Further, AvaTrade supports a variety of deposit and withdrawal options. Wire Transfers and Credit card payments are available to most clients globally. However, credit card payments are not available to clients in Canada. Investors can also use e-payment options such as Skrill, WebMoney and Neteller. Unfortunately, e-payment options are not available to clients in the EU. The minimum deposit amount is $100.

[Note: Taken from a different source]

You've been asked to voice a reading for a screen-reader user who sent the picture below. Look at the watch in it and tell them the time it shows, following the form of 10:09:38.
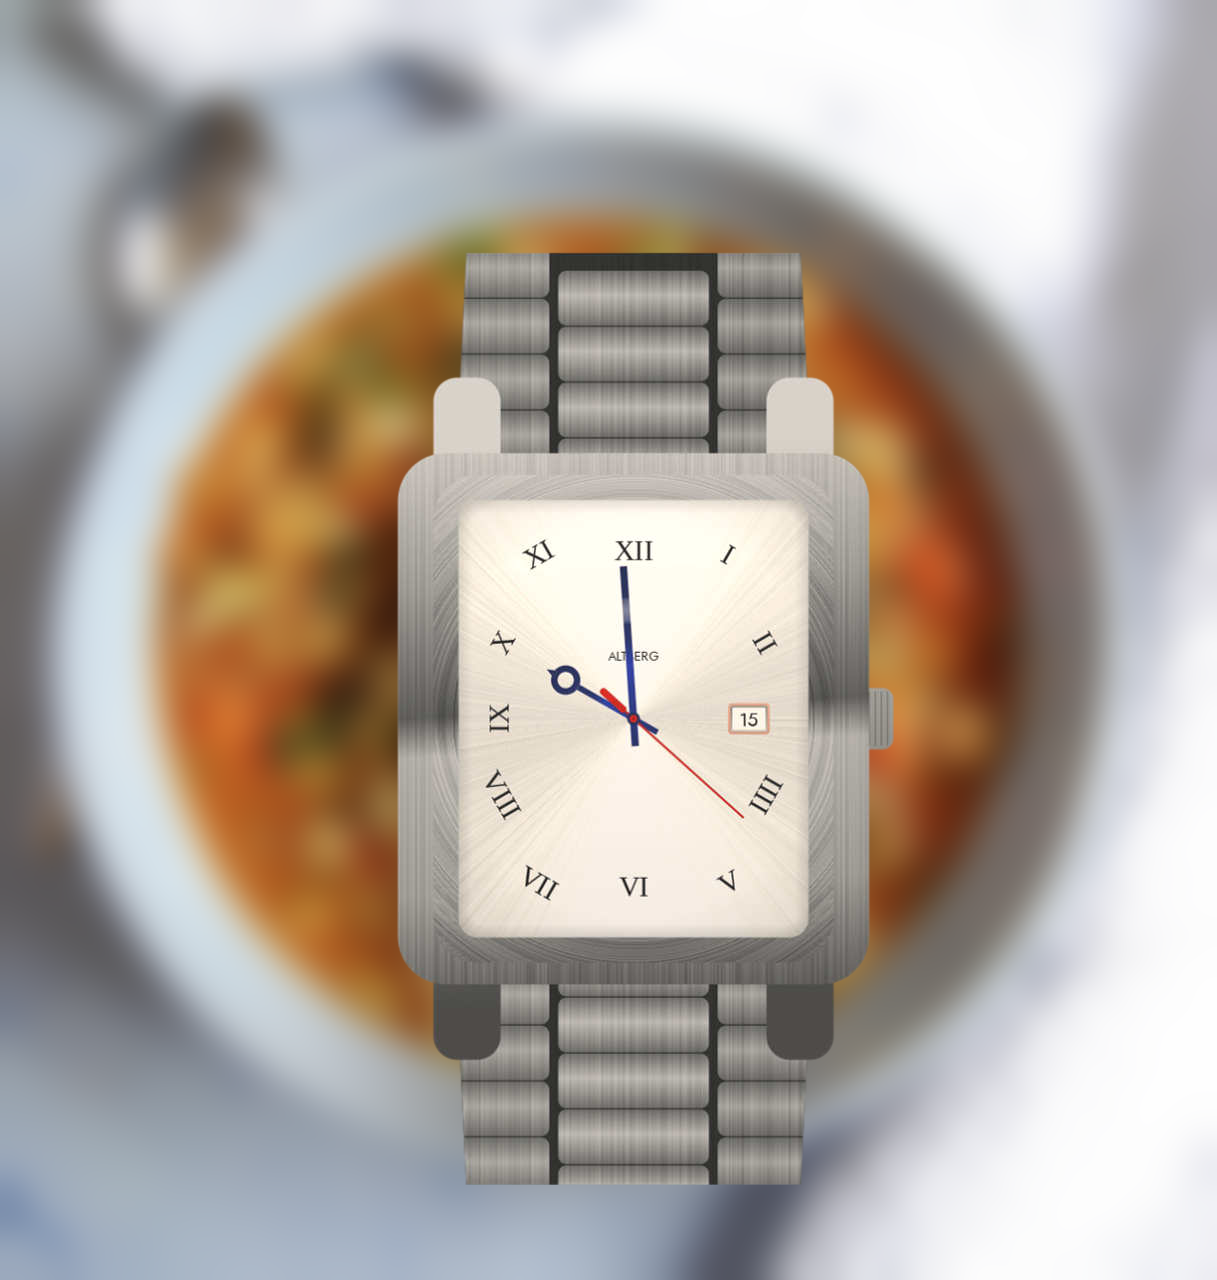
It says 9:59:22
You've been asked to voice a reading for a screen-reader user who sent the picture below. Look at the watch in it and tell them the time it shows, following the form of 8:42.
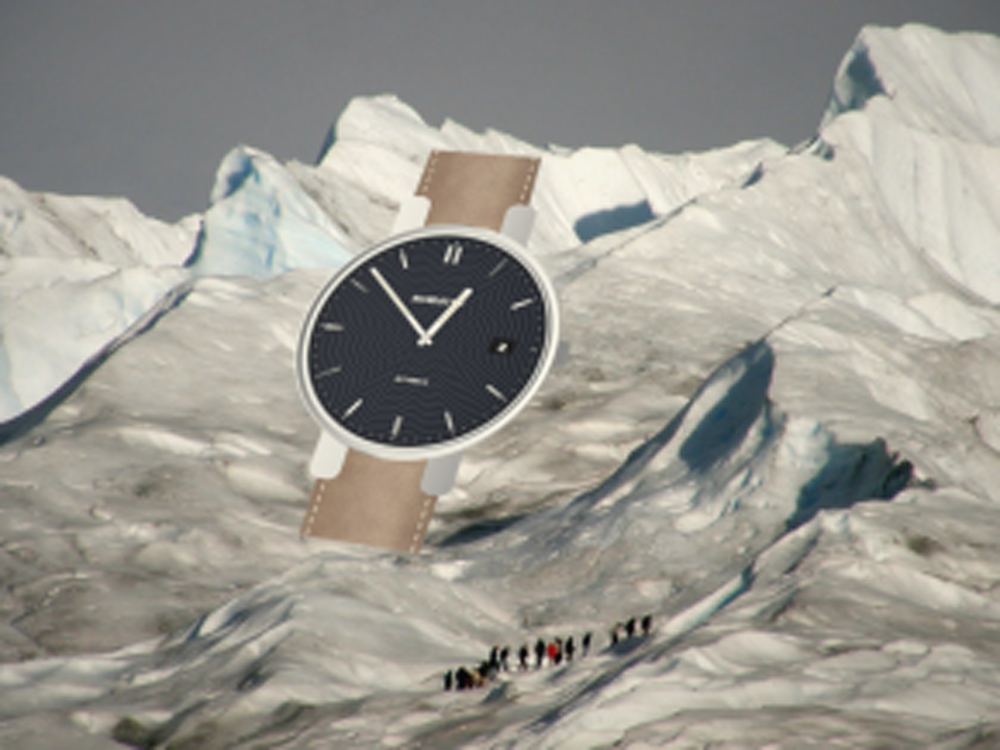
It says 12:52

76% of retail CFD accounts lose money

 

XM

XM is a professional broker that allows clients to trade forex and CFDs on Stocks, Stock Indices, Oil and Gold. They do this on industry-standard platforms, MT4 and MT5. Mobile users can also trade these instruments using the XM App available on both Android and iOS. This broker is well-regulated with licenses from CySEC and ASIC. XM is also on the register of the FCA, Bafin and CNMV among others.

 

XM supports a variety of payment options for account funding. Clients can fund their accounts using Wire Transfers, Credit and Debit card payments and Skrill. The minimum deposit amount on XM is $5. Additionally, clients can choose between four available trading accounts. These include the Micro, Standard, XM Ultra Low and Shares accounts.

 

Note that, while this company has good regulations, it is no guarantee that investors will not lose their money. CFD trading comes with a lot of risks and a significant number of traders lose while trading.

XTB

XTB is a forex/CFD broker that offers clients access to over 2100 trading instruments. These trading instruments are CFDs in six different markets which include forex, indices, commodities, cryptocurrencies, stocks and ETFs. This range of markets is what attracts traders to XTB along with its tight-spread accounts. Additionally, XTB offers a powerful and responsive trading platform to its clients. They can access the xStation platform on PC, Mac, Android, iOS and on the Web.

 

 

The regulatory status of XTB is notable, to say the least. The company has regulatory licenses from the FCA in the UK, the KNF in Poland, the CySEC in Cyprus and the IFSC in Belize. This regulatory status puts a good case for the legitimacy of XTB. Furthermore, XTB supports various payment methods for deposits and withdrawals. Investors can fund their accounts and withdraw cash using Wire Transfers, Debit/Credit card payments, PayPal and Paysafe. The minimum deposit amount is €1.

Final Thoughts on Brokers with low to no slippage

Slippage is a part of forex trading that you cannot avoid. While it may work in favour of the trader, there is no guarantee. The best thing to do is to minimize slippage at all costs. Trading with forex brokers with little to no slippage is the best bet for this.